Housing and economic scholars believe the aging boomer population and fewer opportunities for fraud on the forward mortgage side have created an “ideal” situation for reverse mortgage fraud to thrive.
Reverse mortgage counselors are on the first line of defense to detect HECM fraud, say Andrew Carswell and Michal Polanowski, both of the Department of Housing & Consumer Economics at the University of Georgia, and Martin Seay, School of Family Studies and Human Services at Kansas State University, in an article published in the Journal of Housing for the Elderly last April.

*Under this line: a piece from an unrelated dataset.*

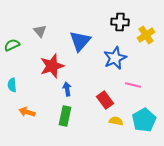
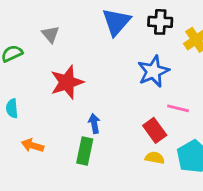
blue triangle: (80, 41) -> (116, 22), moved
blue arrow: (67, 89) -> (94, 124), moved
red rectangle: (105, 100) -> (155, 130), moved

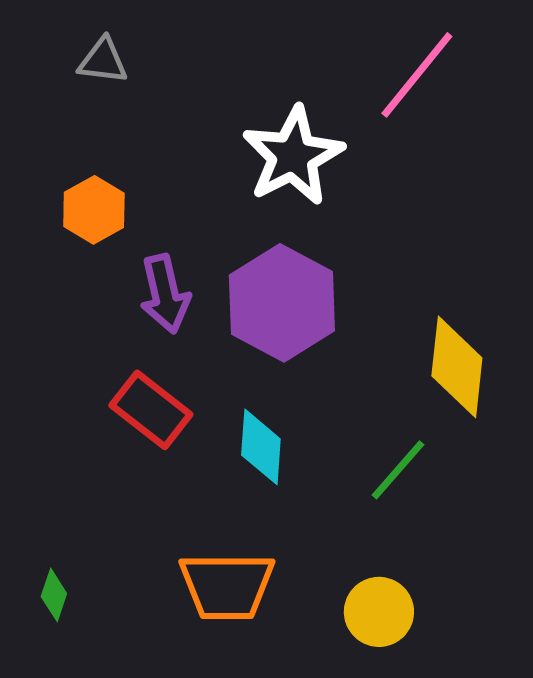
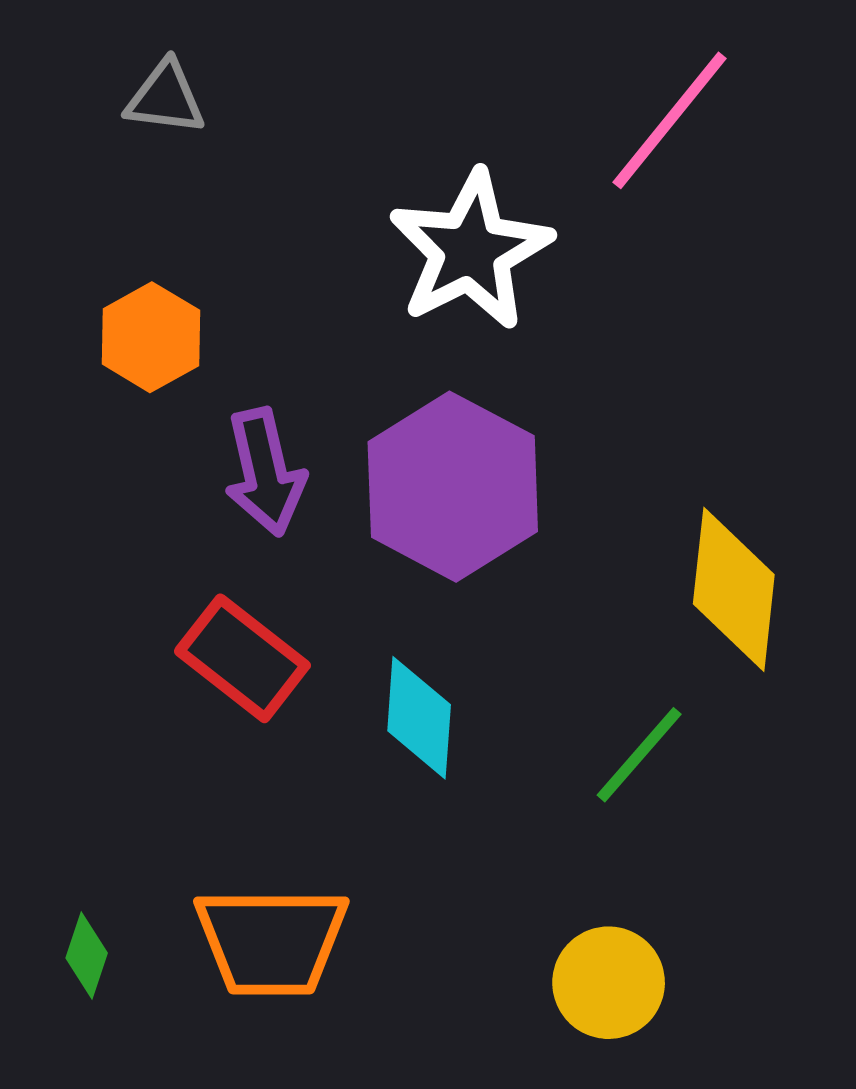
orange trapezoid: (227, 586) -> (271, 941), moved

“With the senescent population and the popularity of aging in place, many seniors are attracted to reverse mortgages to plan for retirement and to maintain their existing housing situation,” the authors write in Reverse Mortgage Fraud Against Seniors: Recognition and Education of a Burgeoning Problem. “Although theoretically reverse mortgages represent a viable investment product for those considering retirement, several pitfalls are possible for seniors, who can be unsuspecting victims of fraud.”
The article outlines the most common kinds of fraud, including in HECM refinance and HECM for Purchase situations, along with how and when that fraud can be detected.
“The soft housing market at the end of the 2000s, while decreasing demand for HECMs as a while, has created an ideal situation for HECM fraud to thrive,” say the report’s authors.
Reverse mortgage fraud has two essential components, the researchers say: “deeply” discounted property and inflated property appraisals. Other factors contributing to fraud within the industry include the senior population being an “easy” target for financial crimes, and the aging of the baby boomer generation, which increases the number of potential victims.
“Given the substantial number of reverse mortgages originated over the past decade, it is not surprising that reverse mortgages have drawn attention from fraudsters, especially considering the reduced opportunities for traditional forms of mortgage fraud due to increased regulatory awareness,” says the article.
Fraudulent activity in the reverse mortgage space may be more prevalent than what is currently known, as it typically can’t be detected at early stages via mortgage payment default. And while reverse mortgage counselors are already tasked with the difficult proposition of educating consumers on a complicated financial product, they could benefit from increased training.
“[H]ousing counselors need training on how to recognize potential HECM fraud situations,” the writers conclude. “…The burgeoning demographic of those reaching and surpassing age 62 years necessitates further vigilance on this issue.”